Patricia Hayes (1909-98) was a very fine character actress. In the 1960s she played alongside Arthur Haynes in his comedy series as a tramp. Haynes died from a heart attack in 1966 aged only 52, but tramps are still with us. This 1971 play is no reprise to her comedy, Hayes plays Edna, a woman who although experiencing hard times has never seen good ones.
Although "Edna, The Inebriate Woman" is not a documentary, it might as well be. It takes a worm's eye view of society, focusing on those people who if they are lucky end up in prison for short spells during the winter months, who don't work for a living because no employer in his right mind would touch them, those who are not drunks, drug addicts, riddled with nits, unpleasant diseases, or simply old.
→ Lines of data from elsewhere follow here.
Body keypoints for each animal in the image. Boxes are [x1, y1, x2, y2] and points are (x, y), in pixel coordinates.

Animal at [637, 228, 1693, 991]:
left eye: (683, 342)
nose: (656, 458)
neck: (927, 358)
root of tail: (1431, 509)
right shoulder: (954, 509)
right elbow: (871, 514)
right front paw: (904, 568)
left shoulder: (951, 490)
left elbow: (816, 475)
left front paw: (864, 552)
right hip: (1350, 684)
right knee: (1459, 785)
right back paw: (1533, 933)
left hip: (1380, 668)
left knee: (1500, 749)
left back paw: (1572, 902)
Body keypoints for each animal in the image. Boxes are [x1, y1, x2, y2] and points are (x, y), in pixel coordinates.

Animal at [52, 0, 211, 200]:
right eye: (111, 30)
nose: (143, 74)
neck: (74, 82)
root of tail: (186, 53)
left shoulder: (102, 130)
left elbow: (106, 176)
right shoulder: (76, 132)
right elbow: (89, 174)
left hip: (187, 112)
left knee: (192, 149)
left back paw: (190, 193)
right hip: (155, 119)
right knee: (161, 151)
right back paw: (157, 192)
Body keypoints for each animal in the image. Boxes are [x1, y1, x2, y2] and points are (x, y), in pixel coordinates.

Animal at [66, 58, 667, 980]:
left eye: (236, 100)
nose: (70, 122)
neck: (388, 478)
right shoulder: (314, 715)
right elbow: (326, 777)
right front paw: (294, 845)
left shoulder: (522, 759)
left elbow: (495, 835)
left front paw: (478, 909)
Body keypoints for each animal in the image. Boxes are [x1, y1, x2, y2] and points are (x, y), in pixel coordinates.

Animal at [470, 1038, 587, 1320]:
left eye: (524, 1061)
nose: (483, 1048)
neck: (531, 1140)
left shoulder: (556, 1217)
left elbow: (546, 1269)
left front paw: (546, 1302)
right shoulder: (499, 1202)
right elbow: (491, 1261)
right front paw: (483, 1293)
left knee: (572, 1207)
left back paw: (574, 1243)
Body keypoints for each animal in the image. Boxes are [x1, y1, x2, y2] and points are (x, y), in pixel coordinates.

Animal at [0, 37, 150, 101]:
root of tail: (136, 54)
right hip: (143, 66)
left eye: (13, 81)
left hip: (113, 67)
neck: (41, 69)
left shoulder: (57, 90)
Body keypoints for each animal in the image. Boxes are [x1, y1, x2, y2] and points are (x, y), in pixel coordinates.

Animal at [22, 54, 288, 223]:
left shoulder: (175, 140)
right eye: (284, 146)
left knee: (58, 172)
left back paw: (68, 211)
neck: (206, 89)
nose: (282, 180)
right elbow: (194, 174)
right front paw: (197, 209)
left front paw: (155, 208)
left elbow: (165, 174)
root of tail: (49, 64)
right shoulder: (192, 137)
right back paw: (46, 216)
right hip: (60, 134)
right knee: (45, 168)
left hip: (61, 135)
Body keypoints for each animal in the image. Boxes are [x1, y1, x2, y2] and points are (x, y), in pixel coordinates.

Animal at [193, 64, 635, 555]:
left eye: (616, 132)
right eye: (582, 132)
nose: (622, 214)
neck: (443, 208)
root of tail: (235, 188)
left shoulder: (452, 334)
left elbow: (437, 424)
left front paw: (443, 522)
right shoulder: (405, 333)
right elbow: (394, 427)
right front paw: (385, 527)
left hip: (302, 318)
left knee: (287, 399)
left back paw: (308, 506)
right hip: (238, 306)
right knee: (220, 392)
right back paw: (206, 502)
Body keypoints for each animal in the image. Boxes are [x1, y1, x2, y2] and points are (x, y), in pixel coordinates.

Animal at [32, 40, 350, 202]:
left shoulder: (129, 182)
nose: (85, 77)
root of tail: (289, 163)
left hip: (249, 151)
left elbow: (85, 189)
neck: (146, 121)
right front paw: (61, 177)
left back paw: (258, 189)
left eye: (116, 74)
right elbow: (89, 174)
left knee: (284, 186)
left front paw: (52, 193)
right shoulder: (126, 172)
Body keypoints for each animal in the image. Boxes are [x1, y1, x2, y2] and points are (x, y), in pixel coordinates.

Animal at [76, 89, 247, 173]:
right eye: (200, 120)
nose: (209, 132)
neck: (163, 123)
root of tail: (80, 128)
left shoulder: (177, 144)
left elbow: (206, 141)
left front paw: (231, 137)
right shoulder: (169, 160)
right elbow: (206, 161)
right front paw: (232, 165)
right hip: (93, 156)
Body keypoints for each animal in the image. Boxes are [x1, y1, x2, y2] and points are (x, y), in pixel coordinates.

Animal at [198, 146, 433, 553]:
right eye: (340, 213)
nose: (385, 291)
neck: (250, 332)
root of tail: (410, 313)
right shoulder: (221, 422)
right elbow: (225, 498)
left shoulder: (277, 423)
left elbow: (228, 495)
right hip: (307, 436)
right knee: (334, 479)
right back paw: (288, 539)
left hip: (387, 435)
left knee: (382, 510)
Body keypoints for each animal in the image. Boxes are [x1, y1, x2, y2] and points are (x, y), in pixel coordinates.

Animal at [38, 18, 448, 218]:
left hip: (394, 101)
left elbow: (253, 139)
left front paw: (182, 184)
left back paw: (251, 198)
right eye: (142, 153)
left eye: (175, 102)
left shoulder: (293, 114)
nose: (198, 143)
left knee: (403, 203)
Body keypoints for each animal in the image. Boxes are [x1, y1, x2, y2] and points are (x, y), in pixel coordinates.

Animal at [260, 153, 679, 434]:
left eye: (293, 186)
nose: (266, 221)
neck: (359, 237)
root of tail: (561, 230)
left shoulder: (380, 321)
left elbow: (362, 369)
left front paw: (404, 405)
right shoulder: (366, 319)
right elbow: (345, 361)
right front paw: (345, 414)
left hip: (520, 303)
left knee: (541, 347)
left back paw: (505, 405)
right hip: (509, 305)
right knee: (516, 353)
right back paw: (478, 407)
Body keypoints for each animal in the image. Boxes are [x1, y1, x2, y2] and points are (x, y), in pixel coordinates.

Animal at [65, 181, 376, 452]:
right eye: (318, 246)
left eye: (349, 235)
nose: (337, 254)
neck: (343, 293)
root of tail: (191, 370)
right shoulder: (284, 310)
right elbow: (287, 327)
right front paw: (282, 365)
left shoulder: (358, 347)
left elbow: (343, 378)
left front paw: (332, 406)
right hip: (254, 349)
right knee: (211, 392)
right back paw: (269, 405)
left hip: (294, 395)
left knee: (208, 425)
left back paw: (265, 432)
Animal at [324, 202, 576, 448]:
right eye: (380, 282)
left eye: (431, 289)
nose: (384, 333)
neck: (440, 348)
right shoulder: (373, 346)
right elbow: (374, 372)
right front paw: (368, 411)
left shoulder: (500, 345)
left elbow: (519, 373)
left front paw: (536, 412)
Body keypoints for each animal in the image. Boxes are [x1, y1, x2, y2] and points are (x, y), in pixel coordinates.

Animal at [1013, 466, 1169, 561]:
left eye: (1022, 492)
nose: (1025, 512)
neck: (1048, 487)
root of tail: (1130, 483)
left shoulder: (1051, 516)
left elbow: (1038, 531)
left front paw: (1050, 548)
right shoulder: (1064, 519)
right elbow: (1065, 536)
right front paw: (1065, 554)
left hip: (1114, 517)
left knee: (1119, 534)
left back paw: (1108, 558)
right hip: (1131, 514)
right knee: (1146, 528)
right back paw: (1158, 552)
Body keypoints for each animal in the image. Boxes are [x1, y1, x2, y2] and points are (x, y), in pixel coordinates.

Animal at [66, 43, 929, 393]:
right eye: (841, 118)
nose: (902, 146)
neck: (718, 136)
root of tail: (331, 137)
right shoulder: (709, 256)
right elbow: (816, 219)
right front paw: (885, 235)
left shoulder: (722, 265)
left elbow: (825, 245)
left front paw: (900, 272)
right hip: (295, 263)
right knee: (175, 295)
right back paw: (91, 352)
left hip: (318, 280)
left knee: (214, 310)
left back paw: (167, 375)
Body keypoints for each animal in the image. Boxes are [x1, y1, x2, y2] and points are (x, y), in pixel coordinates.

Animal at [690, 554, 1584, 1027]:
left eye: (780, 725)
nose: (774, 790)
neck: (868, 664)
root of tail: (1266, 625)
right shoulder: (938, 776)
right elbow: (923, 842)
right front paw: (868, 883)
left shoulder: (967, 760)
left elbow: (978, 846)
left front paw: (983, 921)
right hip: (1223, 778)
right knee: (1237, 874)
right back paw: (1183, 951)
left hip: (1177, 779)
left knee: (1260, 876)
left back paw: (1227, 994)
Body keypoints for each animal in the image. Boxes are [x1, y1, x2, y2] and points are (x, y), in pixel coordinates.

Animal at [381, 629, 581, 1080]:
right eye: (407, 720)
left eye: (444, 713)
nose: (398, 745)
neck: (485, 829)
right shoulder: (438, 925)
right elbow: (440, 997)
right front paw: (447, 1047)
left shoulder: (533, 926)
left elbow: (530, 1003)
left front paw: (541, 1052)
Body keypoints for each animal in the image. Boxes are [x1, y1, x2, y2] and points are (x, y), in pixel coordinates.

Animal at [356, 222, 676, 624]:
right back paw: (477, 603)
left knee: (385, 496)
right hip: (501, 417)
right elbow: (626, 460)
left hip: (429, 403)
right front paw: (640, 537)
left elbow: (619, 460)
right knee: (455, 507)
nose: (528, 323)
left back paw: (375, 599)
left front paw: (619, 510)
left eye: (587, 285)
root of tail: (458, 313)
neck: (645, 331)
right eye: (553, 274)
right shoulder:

Ultimately there is no salvation for Edna, we don't really know who she is, or if anything she says about herself is true. Sad though it is, what does shine through here is the occasional kindness, which does not emanate from the bureaucrats, but from a doctor, and a charity worker who fits her up with a coat and new boots, little things like that.
It is easy to be kind to young, attractive people, be they women or men, but this is what love is really all about. It should come as no surprise that the man who wrote this, Jeremy Sandford, also wrote the iconic "Cathy Come Home" which was screened five years earlier. Nearly half a century on, - plus ça change!